::: QUOTED TEXT :::
Other highlights included “Balamb Garden,” a great choice for live performances, and “JENOVA Complete,” a new addition to the tour.  Arnie Roth would occasionally tell anecdotes of the different pieces on the setlist; for “Balamb Garden,” apparently when Roth and Uematsu expressed interest in using it for Distant Worlds, Square Enix could not find a copy of the score. So the transcription and arrangement was done completely from scratch. I’m not sure how much of a setback this was, as the beautiful of “Balamb Garden” is its simplicity, but in any case, it served as a wonderful interlude of calmness between the more dramatic battle tracks.

During these anecdotal asides, Roth mentioned the use of the Distant Worlds arrangement of “Bombing Mission” in the Final Fantasy VII remake trailer during E3 2015. A small part of me had been hoping to hear that as one of the VII choices after his description, but it was also very refreshing to get a track I haven’t heard arranged quite as often. “JENOVA Complete” also worked very well live. The later VII track on the setlist, “Cosmo Canyon,” was not as successful, with a lengthy slow section towards the end that defeated the rhythmic spirit of the piece.
::: DATASET EXCERPTS :::
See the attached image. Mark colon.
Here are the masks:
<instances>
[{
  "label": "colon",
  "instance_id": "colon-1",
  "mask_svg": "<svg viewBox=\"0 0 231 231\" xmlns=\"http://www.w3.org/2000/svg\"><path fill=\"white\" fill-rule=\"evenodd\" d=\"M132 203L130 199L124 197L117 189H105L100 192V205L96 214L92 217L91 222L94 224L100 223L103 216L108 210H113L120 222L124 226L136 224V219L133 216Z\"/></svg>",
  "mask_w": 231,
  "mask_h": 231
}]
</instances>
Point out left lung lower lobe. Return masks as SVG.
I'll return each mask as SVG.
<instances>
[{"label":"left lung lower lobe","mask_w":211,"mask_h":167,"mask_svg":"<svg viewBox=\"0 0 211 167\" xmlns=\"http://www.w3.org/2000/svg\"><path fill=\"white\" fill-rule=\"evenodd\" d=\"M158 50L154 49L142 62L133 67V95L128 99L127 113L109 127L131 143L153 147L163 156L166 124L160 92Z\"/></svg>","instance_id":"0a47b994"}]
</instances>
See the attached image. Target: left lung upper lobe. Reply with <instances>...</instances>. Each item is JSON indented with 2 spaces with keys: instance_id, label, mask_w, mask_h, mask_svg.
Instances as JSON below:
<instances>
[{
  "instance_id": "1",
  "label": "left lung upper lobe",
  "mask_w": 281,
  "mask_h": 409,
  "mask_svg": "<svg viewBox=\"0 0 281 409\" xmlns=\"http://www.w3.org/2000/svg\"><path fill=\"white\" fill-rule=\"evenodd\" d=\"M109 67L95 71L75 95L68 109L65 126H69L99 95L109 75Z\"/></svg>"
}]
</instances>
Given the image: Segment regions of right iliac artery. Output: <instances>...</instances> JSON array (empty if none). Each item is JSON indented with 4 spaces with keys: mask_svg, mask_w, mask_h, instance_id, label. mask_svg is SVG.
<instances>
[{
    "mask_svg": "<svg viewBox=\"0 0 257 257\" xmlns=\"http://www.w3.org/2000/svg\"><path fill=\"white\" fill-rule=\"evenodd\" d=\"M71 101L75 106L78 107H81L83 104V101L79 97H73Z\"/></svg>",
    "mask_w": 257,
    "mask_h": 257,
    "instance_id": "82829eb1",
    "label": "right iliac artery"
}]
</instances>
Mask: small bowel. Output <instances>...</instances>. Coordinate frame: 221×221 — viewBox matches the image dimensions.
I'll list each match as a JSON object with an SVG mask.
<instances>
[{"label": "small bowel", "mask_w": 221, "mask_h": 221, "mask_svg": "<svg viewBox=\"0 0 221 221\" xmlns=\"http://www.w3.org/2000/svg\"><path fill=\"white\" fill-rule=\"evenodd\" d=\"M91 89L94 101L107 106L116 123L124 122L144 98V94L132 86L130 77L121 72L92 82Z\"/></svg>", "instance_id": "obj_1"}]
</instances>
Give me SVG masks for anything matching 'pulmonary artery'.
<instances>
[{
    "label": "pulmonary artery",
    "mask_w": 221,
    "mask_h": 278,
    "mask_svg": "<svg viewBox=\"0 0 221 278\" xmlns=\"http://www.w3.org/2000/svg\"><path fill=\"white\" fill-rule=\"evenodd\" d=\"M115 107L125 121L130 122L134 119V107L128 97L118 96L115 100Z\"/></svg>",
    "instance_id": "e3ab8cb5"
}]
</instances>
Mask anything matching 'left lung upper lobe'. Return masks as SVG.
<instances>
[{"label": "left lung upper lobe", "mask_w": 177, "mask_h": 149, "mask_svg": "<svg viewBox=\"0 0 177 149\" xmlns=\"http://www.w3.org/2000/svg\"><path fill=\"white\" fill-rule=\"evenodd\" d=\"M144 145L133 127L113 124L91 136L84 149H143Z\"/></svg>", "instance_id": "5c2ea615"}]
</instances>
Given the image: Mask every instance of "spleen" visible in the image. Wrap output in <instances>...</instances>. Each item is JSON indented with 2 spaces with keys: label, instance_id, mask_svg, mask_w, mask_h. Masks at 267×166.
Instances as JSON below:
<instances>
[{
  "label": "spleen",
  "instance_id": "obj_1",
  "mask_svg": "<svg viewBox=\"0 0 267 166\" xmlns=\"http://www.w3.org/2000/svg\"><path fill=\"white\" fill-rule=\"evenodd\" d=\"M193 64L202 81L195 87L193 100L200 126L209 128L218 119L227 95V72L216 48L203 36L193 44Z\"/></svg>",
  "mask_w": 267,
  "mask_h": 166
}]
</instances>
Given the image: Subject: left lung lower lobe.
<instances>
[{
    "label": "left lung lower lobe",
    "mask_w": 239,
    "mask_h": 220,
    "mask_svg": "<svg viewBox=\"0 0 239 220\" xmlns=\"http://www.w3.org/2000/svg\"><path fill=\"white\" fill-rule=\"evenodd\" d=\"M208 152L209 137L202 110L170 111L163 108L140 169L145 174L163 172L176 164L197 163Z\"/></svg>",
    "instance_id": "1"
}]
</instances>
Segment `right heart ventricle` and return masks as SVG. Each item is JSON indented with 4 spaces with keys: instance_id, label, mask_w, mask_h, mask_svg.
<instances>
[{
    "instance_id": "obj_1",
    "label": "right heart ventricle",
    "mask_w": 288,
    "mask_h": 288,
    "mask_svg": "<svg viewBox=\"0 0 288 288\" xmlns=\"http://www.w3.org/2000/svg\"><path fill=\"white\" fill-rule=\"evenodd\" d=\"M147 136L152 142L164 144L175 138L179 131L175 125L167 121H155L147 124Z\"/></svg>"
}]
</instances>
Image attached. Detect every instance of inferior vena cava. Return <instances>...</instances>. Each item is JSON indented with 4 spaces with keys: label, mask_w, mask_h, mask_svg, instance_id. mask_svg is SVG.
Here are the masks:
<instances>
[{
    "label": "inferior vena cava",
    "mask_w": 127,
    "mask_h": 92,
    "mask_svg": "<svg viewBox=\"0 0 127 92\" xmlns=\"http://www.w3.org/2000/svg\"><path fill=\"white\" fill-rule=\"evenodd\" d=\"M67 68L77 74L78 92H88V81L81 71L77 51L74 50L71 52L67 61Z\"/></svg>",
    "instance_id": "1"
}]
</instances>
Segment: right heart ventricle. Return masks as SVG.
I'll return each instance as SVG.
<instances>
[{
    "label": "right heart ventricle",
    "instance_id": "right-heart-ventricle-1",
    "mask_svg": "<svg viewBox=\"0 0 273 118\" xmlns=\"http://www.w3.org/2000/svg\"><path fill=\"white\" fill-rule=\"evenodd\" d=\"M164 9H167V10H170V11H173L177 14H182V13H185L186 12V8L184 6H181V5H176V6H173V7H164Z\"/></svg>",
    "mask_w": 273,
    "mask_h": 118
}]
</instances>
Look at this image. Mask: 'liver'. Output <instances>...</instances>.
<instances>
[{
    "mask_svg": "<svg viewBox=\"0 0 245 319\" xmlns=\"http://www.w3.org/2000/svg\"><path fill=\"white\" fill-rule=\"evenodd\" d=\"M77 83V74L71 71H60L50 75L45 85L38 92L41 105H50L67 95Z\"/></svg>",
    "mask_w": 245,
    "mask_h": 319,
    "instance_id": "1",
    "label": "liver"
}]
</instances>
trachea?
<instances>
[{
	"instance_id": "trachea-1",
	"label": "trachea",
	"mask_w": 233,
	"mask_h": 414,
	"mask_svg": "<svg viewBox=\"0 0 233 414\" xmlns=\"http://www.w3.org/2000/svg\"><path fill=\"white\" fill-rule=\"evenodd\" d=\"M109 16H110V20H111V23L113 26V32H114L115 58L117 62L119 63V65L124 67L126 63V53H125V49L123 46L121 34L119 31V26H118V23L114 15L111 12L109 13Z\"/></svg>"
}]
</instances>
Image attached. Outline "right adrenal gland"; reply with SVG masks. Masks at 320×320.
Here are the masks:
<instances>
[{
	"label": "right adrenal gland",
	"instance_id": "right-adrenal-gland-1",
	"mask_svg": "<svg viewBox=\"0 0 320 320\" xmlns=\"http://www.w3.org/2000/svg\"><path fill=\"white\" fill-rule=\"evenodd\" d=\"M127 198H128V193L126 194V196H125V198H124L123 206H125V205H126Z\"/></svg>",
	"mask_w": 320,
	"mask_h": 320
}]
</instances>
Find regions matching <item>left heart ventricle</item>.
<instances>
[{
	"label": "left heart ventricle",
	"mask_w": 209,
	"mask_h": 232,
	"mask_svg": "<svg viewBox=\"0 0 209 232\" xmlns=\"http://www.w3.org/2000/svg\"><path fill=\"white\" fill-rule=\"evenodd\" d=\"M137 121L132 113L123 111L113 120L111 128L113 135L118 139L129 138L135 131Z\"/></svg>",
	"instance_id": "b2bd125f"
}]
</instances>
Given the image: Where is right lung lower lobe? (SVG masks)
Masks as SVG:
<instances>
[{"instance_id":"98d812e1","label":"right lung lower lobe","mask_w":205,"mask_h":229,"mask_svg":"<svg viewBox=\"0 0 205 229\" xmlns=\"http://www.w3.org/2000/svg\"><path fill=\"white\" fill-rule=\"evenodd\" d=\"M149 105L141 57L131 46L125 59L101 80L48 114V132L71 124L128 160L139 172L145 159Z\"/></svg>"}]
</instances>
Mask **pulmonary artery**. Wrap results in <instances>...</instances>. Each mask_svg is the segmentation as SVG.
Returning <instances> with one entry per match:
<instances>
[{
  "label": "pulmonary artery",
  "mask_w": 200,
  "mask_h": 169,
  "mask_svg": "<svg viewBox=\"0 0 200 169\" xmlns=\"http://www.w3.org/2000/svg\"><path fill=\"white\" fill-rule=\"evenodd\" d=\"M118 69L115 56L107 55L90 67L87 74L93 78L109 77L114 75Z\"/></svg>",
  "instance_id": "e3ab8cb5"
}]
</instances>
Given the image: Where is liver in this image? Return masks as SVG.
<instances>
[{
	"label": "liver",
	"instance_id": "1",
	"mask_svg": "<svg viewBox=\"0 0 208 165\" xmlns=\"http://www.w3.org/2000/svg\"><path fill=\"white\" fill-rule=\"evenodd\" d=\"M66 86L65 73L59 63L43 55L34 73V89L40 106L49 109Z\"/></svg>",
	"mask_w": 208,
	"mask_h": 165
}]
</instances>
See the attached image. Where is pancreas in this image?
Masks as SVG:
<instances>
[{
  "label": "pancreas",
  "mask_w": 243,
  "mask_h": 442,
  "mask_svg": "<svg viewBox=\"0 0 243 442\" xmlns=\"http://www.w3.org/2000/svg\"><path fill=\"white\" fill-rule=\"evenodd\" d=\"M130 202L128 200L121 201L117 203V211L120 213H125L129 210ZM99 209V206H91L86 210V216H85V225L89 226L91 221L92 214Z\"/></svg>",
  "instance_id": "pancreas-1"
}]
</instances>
:::
■ TO DO: Transcribe the concert review from "During these anecdotal" to "of the piece.". You won't need the data for this.

■ SOLUTION TO THE PROBLEM:
During these anecdotal asides, Roth mentioned the use of the Distant Worlds arrangement of “Bombing Mission” in the Final Fantasy VII remake trailer during E3 2015. A small part of me had been hoping to hear that as one of the VII choices after his description, but it was also very refreshing to get a track I haven’t heard arranged quite as often. “JENOVA Complete” also worked very well live. The later VII track on the setlist, “Cosmo Canyon,” was not as successful, with a lengthy slow section towards the end that defeated the rhythmic spirit of the piece.